Provided passage.
■ ■ ■ ■
The first, sent in February 1954, mentioned a “special hush-hush meeting of the world’s military heads” scheduled to take place the following summer.

The 1955 dispatch, which barely preceded her death from an alleged overdose of sleeping pills and alcohol, quoted an unnamed British official of cabinet rank who stated: “We believe, on the basis of our inquiry thus far, that flying saucers are staffed by small men–probably under four feet tall. It’s frightening, but there is no denying the flying saucers come from another planet.”

Whatever the source (rumored to be the Earl of Mountbatten), this kind of leak in the Cold War atmosphere of the mid- 1950s was an unacceptable leak.  The secret CIA-orchestrated Robertson Panel on UFOs had met in 1953 and issued the Robertson Report that represented a new hard-line military attitude toward covering up all significant UFO phenomena. The year 1953 and the meeting of the Robertson Panel truly initiated the UFO cover-up as we know it today.

Did Dorothy Kilgallen actually commit accidental suicide? There appears to be an excellent probability that she had help.

Bizarre Death of Scientists

Certainly nothing is stranger and breeds speculation more quickly, than the 30-some-odd deaths associated with SDI (Star Wars) research at Marconi Ltd. in England between approximately 1985-1988. Here in capsulated form is a list of a few of the more bizarre deaths:

Roger Hill, a designer at Marconi Defense Systems, allegedly committed suicide with a shotgun, March 1985.

Jonathan Walsh, a digital communications expert employed by GE, Marconi’s parent firm, falls from his hotel room, November 1985, after expressing fear for his life.

Ashad Sharif, another Marconi scientist, reportedly tied a rope around his neck, and then to a tree, in October 1986, got behind the wheel of his car and stepped on the gas with predictable results.

In March of 1988, Trevor Knight, also associated with Marconi, died of carbon monoxide poisoning in his car.

Peter Ferry, marketing director of the firm, was found shocked to death with electrical leads in his mouth (August 1988).

Also during the same month of the same year, Alistair Beckham was found shocked to death with electric leads attached to his body and his mouth stuffed with a handkerchief. He was an engineer with the allied firm of Plessey Defense Systems.

Andrew Hall was found dead in September of 1988 of carbon monoxide poisoning.

What, you may be asking, does SDI research have to do with the deaths of UFO investigators?

Theoretically, quite a lot. If, as many investigators have hypothesized, Star Wars research was initiated with the dual purpose of protecting “us” against Soviet aggression and/or the presence of UFO craft in our atmosphere, then several possibilities arise. Most compelling is the idea that the soviet KGB, realizing that the Western powers were on the verge of perfecting a high-powered beam-weapon that could be used from outer space or atmospheric space against them, marshaled an all-out espionage offensive to slow or destroy the project. If this scenario is true, and the weapon was indeed successfully developed, we have an explanation for the collapse of the Soviet Union (“Surrender or you might be incinerated”).

Other explanations have been offered. For example, scientists working on the project discovered the true nature of the research they were involved with and the overwhelming stress led them to suicide. Or they discovered that their real collaborators were aliens or Western politicians working with/for Gray aliens. One thing seems obvious. Something went terribly wrong at Marconi. Scientists usually don’t commit the kinds of bizarre, “unscientific” suicides we find here.

One other possibility is that a contingent of unfriendly aliens got wind of what GEC and Marconi and its affiliates were up to and, to protect themselves, created enough psychic trauma within the minds of many of the scientists to drive them to suicide.

But if this is so, why have the deaths stopped? Has the project been shelved?

Highly unlikely. The best bet is that the project was completed, roughly about 1988, and whatever it is, beam-weapon or otherwise, it is now operational.

UFOlogy is apparently not a particularly safe area to research or even to enjoy as a hobby.
■ ■ ■ ■
Available data.
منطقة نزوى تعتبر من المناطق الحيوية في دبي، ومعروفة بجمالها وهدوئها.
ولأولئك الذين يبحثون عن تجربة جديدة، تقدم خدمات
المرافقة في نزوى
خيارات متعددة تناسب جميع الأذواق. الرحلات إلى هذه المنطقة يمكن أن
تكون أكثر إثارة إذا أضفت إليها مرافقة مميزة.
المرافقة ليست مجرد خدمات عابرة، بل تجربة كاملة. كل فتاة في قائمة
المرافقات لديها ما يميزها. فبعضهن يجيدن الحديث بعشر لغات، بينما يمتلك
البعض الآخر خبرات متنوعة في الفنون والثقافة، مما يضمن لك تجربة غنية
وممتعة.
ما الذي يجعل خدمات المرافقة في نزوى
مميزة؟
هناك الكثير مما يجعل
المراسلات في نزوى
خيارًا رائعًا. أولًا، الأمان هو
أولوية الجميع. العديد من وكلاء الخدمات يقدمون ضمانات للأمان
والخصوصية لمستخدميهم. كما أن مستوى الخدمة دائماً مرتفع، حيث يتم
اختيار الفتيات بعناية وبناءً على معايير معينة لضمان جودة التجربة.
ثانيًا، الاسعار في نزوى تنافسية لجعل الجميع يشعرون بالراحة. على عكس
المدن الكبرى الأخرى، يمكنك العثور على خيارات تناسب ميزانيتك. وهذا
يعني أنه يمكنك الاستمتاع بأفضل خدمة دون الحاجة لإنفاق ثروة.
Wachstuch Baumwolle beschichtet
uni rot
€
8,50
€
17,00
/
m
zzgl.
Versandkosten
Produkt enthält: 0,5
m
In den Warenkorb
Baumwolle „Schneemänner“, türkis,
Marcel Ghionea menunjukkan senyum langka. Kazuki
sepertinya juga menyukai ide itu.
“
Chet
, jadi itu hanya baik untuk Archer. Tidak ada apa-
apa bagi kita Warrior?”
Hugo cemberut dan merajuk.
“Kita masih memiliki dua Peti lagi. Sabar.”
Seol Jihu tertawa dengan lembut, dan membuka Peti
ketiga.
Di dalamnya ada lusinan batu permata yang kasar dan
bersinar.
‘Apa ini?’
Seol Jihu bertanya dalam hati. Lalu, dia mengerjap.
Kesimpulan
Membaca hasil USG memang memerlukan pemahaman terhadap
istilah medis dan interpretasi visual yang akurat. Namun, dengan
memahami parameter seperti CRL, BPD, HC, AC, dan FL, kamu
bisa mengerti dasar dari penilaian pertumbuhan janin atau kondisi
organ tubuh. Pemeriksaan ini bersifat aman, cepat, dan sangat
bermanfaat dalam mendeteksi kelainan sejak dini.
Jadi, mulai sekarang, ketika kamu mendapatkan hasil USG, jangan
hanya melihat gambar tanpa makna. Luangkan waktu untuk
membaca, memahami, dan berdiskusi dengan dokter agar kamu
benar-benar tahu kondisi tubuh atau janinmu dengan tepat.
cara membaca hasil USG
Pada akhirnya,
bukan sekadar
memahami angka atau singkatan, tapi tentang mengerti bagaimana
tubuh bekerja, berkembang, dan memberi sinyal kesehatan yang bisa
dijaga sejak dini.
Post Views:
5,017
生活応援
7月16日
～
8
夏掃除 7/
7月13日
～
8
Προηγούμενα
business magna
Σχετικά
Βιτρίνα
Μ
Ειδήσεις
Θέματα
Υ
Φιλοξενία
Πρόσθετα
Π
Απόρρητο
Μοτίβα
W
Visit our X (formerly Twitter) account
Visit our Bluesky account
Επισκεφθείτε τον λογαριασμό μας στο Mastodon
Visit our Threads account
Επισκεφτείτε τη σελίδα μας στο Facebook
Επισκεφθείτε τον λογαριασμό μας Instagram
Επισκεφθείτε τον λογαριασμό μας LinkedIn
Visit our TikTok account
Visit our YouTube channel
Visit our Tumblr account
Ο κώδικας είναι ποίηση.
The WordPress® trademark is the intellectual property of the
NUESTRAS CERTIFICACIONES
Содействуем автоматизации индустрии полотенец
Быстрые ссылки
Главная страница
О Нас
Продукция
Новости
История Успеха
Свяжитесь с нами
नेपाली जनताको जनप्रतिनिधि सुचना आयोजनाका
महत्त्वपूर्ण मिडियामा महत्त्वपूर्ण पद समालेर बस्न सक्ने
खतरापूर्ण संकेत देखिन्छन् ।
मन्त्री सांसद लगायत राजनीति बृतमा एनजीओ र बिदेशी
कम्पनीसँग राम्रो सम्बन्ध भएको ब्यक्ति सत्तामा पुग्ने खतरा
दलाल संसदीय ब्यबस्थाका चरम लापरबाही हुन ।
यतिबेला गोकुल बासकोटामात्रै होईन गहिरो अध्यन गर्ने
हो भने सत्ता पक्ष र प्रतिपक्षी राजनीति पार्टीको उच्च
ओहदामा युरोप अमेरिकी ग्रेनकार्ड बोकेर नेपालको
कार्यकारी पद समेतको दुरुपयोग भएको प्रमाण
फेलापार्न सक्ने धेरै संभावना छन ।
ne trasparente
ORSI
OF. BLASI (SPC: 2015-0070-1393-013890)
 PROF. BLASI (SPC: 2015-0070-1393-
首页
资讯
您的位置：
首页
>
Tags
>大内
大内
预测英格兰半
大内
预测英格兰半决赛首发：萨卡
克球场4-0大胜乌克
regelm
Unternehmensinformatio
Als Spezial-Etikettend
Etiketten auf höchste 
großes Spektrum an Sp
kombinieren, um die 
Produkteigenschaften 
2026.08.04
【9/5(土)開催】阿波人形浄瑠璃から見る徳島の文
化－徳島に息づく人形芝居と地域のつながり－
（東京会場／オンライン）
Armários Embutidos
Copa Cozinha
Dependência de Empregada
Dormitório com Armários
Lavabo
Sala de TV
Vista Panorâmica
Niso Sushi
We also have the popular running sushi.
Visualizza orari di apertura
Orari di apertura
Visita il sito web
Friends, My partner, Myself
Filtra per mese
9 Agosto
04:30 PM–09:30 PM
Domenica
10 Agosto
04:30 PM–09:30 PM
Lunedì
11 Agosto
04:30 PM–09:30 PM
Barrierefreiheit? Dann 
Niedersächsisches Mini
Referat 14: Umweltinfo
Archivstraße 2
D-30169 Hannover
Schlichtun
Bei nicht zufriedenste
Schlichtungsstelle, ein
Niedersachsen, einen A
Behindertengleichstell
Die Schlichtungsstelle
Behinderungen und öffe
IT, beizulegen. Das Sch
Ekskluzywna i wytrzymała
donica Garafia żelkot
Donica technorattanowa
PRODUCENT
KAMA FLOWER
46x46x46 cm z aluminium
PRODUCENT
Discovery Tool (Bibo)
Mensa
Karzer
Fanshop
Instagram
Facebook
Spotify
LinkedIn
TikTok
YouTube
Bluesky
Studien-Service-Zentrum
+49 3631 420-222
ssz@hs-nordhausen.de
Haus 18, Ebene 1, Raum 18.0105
■ ■ ■ ■
What needs to be done.
Reproduce everything in the UFO article from "Ashad Sharif, another" down to "mouth (August 1988).", without changing a word.

Reply to the task.
Ashad Sharif, another Marconi scientist, reportedly tied a rope around his neck, and then to a tree, in October 1986, got behind the wheel of his car and stepped on the gas with predictable results.

In March of 1988, Trevor Knight, also associated with Marconi, died of carbon monoxide poisoning in his car.

Peter Ferry, marketing director of the firm, was found shocked to death with electrical leads in his mouth (August 1988).